SPC could pay up to S$1 billion for a company with "good oil reserves" given its healthy cashflow, with the aim of increasing SPC's output from current levels of 2,600 bpd, said chairman Choo Chiau Beng. He did not give a timeframe for the target.

"Our top preference is acquisitions. You pay and you know the risks. When you explore, the risks are higher," Choo said in an interview at the Reuters Energy Summit. But these days, you have to pay top dollar for upstream assets."

He said SPC was looking at fellow countries in the Association of South East Asian Nations (ASEAN), as well as further afield in Australia, India and the Middle East, but declined to name any potential targets.

"There are many areas underexplored in the ASEAN region. Even Indonesia is not fully explored, as well as Myanmar and Cambodia," Choo said.

"There is a lot of sense for ASEAN neighbors to work closely together to grow business and production."

SPC has to date six exploration and production assets in Asia Pacific, including T06-3 in the Bass Basin in Australia, Block 101-100/04 Song Hong Basin in offshore Vietnam, Block B in offshore Cambodia, the Sampang PSC offshore East Java and the Kakap PSC in West Natuna Sea, Indonesia.

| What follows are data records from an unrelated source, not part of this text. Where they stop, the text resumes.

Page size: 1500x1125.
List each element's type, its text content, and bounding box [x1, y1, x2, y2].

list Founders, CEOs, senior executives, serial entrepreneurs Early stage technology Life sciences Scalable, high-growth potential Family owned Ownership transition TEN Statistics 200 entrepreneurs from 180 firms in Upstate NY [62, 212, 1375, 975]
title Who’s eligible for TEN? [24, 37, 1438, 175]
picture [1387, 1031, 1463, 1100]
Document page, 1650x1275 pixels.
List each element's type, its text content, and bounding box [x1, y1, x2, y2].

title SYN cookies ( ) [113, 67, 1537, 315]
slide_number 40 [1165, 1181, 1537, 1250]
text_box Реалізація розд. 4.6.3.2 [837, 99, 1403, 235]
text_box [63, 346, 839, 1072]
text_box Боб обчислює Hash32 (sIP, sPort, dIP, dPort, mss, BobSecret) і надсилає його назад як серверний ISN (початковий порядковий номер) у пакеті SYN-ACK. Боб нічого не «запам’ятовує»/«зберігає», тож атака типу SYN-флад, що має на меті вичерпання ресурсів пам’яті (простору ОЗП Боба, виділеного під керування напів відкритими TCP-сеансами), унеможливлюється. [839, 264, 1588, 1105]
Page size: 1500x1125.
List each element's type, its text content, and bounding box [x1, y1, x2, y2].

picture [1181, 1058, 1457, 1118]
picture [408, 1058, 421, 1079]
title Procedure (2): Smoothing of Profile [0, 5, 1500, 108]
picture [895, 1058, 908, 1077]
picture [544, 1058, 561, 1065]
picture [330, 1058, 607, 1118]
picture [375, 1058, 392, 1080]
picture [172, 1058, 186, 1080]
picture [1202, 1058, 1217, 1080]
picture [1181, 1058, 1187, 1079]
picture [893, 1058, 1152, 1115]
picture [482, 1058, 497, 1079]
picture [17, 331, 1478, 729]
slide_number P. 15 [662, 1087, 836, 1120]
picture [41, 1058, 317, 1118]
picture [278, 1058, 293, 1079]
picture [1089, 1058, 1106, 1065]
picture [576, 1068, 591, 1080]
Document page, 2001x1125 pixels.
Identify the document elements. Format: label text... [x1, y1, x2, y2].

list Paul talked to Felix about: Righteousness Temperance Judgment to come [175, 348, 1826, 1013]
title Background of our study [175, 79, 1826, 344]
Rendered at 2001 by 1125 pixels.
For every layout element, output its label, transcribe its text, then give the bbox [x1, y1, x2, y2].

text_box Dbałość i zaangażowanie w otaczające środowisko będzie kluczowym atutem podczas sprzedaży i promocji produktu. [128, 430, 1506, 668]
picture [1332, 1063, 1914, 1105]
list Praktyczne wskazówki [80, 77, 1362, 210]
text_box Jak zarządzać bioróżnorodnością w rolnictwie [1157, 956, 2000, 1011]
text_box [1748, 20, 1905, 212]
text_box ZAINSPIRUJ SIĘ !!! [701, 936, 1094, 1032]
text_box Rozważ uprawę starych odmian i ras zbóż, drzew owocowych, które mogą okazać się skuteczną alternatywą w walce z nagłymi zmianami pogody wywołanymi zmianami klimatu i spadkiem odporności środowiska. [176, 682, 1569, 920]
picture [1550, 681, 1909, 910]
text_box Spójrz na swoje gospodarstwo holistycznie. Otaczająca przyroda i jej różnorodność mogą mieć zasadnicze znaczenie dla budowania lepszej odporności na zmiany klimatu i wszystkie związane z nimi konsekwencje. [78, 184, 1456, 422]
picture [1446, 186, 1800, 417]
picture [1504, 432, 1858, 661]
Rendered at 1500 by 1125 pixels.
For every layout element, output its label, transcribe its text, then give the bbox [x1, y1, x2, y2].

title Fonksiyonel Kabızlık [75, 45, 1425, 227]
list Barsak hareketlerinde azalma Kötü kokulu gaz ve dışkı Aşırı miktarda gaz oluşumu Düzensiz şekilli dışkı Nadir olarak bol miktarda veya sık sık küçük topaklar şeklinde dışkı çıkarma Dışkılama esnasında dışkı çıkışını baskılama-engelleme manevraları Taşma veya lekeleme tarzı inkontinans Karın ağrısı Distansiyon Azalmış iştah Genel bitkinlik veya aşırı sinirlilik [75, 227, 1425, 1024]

"The price of rigs, drilling pipelines, steel, metals and labor have all gone up -- oil companies are still making decent profits at today's prices," Choo added.

SPC's current gearing ratio is near zero, having fetched a net profit of S$112 million in the first quarter. Its shares closed unchanged at S$5.35, after rising to a high of S$5.45.

HOLD ON DOWNSTREAM

The company seemed less aggressive in growing its 285,000-bpd Singapore Refining Co. (SRC), a joint-venture between SPC and U.S. major Chevron Corp. (CVX.N), even though refining margins have held strong in the face of an expanding Asian sector.

"There are already a lot of refinery projects around the world and tightness in engineering contracts has caused projects to be delayed. And some projects may not even fly," Choo said.

"We're not looking at buying refineries... Downstream is more politically sensitive than upstream as it affects the consumers' pockets."

That said, SPC will move ahead in upgrading the Singapore refinery, which mainly exports products to China and Southeast Asia, to churn out a "greater quantity" of cleaner Euro-IV standard gasoline and diesel.

The upgrades for cleaner diesel will be completed by 2009. Asia has varying specifications for fuel, leading to trading opportunities between regions. Choo said this region may never have unified standards.

But developing economies meant underlying demand for fuel will stay on the uptrend and potentially counter analysts' forecasts for a refining margin downturn, he said.

"There is a second wind. There is a change in the structure of the economies of China, India, Vietnam and even the Middle East and Russia, which have astounded everybody."